A longitudinal study that uses imagery to measure beta-amyloid deposits in the brain was tested by the researchers team. The said study— the Neuroimaging Initiative for Alzheimer’s Disease — had 243 participants aged 55 to 90. They were divided into three groups of patients: cognitively healthy individuals with mild cognitive impairment and those with mild memory impairment.

The economic abilities of the respondents were evaluated using the Short Form Financial Capacity Instrument, a test that measures monetary calculation abilities, economic ideas, and the use of check register and bank statement. The exam is sufficiently susceptible to detect even subtle modifications and can also assist physicians track the cognitive function of an individual over time.

Test findings showed decreasing efficiency even at the earliest point of memory impairment, an early phase that could lead to more pronounced dementia. Doraiswamy said that a predictor of dementia might be as useful as the traditional memory exams. The study will be published in the Alzheimer’s Disease Prevention Journal.

Dementia Is Deadly

Dementia is a cognitive disease that can trigger the capacity of a person to believe and operate usually to have long-term impacts. Dementia-linked fatalities have more than increased in the United States over the previous two centuries.

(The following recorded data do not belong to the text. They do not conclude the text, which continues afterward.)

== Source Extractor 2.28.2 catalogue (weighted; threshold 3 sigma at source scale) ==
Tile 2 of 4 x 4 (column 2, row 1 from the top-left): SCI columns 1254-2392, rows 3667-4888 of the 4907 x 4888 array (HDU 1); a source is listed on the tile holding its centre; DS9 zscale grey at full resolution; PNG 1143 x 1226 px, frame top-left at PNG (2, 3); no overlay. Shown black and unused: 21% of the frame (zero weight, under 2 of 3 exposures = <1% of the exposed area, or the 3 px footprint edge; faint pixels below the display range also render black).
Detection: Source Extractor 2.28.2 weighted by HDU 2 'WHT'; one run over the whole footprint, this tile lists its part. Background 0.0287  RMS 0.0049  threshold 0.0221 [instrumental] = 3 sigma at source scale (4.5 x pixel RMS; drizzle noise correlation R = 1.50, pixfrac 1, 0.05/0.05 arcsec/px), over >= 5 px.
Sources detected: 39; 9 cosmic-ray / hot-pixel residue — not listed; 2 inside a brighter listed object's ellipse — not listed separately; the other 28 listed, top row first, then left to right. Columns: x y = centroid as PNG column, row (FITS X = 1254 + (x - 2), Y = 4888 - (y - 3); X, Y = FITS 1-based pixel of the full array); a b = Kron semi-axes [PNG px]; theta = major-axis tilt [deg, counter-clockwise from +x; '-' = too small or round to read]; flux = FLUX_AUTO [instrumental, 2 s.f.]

“Overall, age-adjusted dementia mortality rates risen from 30,5 fatalities per 100,000 in 2000 to 66,7 in 2017,” Centers for Disease Control and Prevention reported. The number of fatalities from dementia were assessed based on variables like age, gender, and ethnicity. The study said that women’s death rates were greater than males.

“If you have not died of heart disease or cancer or anything else and you reach the very earliest ages, your risk of developing dementia is greater,” said CDC health statistician Ellen Kramarow.